Last weekend, I conquered the tile cut around the outlets.

This past weekend, I had the supports for the floating shelves to deal with.


I wish I could say I planned it--(I'm just having good DIY
karma right now--but the support rods almost all fell perfectly
on the edges of tile so I could just cut around them.

You'll notice the little stripes on the ends
of the tile.  That's some kind of plastic or hot glue that gets
added to prevent the tile from scratching in shipping.
They pop off really easily with the putty knife.


These half circles were fairly easily to clean out with the wet saw.




Not perfect but the shelves will cover my errors.


There was only one place where the rod fell right in the
middle of a tile.  They do make diamond-edge hole cutters
that fit on your drill but for $27 I thought I'd try this.

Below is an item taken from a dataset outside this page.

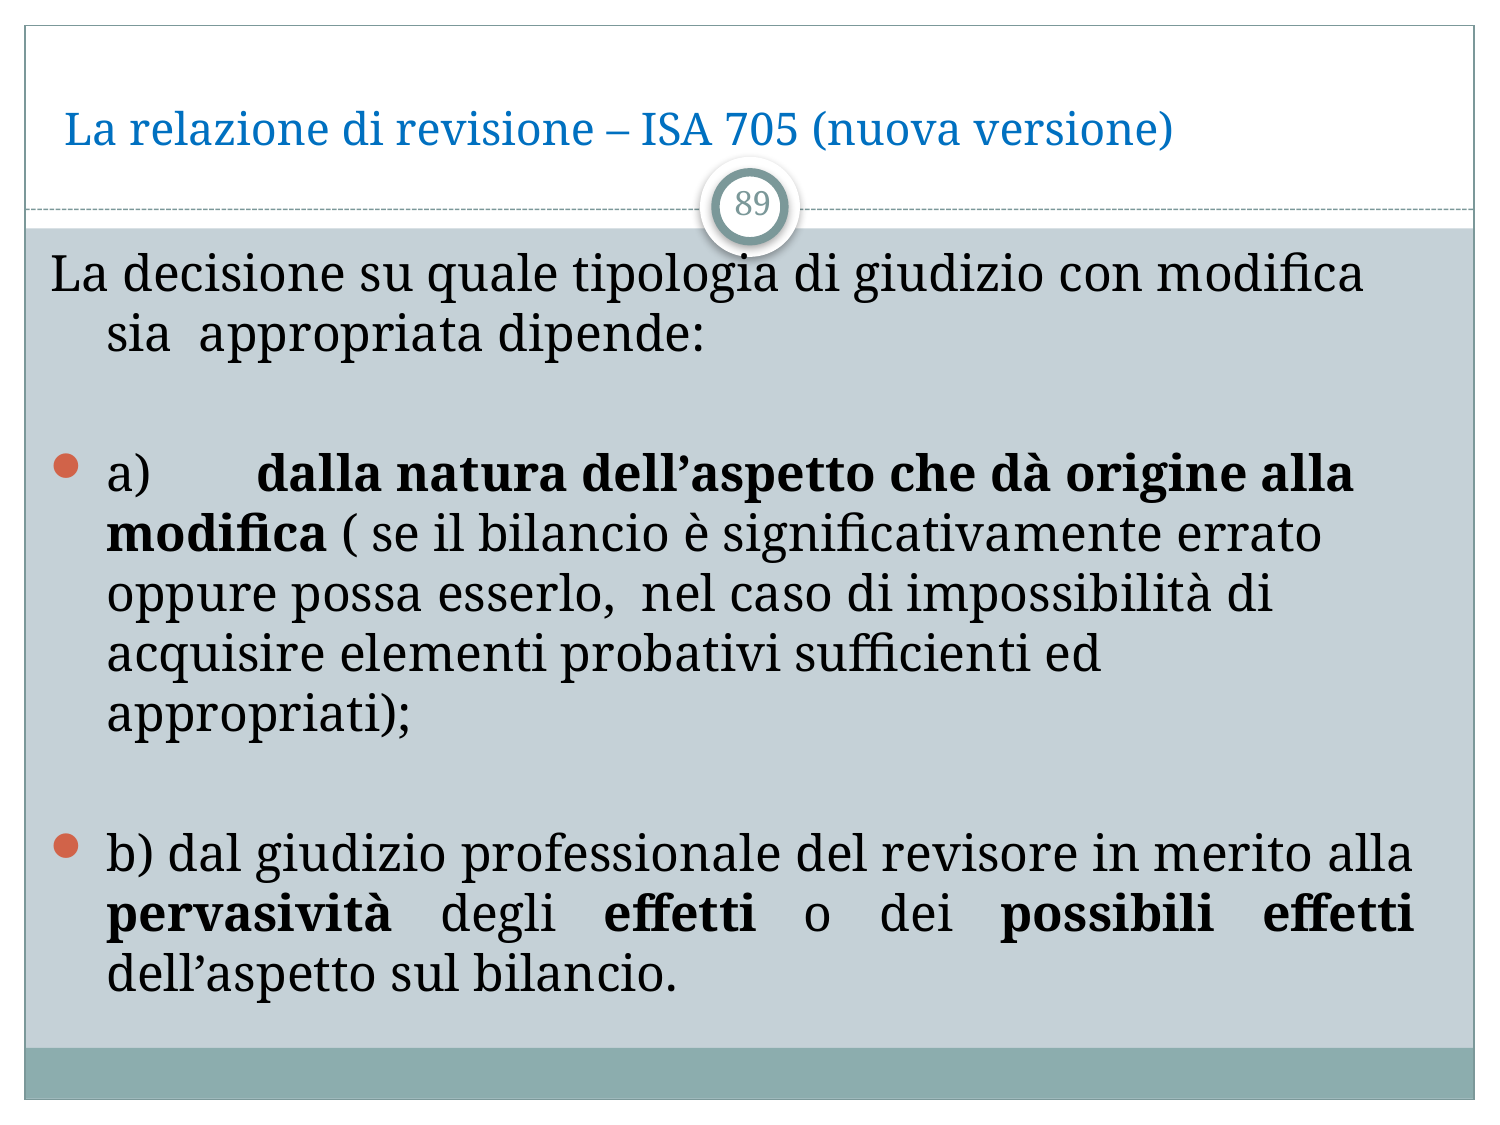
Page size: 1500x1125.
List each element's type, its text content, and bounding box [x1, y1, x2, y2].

slide_number 89 [715, 168, 791, 241]
list La decisione su quale tipologia di giudizio con modifica sia appropriata dipende: a) dalla natura dell’aspetto che dà origine alla modifica ( se il bilancio è significativamente errato oppure possa esserlo, nel caso di impossibilità di acquisire elementi probativi sufficienti ed appropriati); b) dal giudizio professionale del revisore in merito alla pervasività degli effetti o dei possibili effetti dell’aspetto sul bilancio. [35, 234, 1431, 985]
title La relazione di revisione – ISA 705 (nuova versione) [49, 37, 1450, 162]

I cut the tile horizontally and then cut the hole in the center
of the cut.  It's not pretty the shelf covers it so who will know?
And I saved $27!


Another thing I found really helpful was drawing two
vertical lines that marked the placement of my first
whole tile in each row.  Such a time saver.



I'm really loving the reflection of light off the tile.
It really makes the kitchen feel brighter and larger.


As I got close to the ceiling, I decided to put in another
row of the cigar/pencil tile almost like a picture rail.
It was a spur of the moment decision but I think it
makes everything look very well planned.

For those of you that said I should leave the shelves
unpainted, I also see that possibility...but not this wood.
If I wanted to go that route, I'd look for some boards that
were a little more rustic.  Maybe I can have two sets
of shelves:  Spring/summer and fall/winter shelves.



 

I can't remember if I showed you the hardware I picked
out for the cabinets.  It's all from Restoration Hardware.
The pulls on the left are the Bistro Pulls, the round knob
is the Season Knob and the bin pull is called the
Ornate Square Pull, all in oil rubbed bronze.


The Bistro Pulls are used on the top drawers above
cabinets, and the knobs are on the cabinet doors.


The bin pulls were added to the old bin drawers.

I haven't yet painted the old bin drawers.  Once the new
hardware was added, it transformed them.  I'm kind
of liking them unpainted.  It's a little quirkier which is very me.

I do wish the two sets of bin drawers were a little farther apart
so the unpainted wood was better distributed around the room.
But I have to live with them like this for now.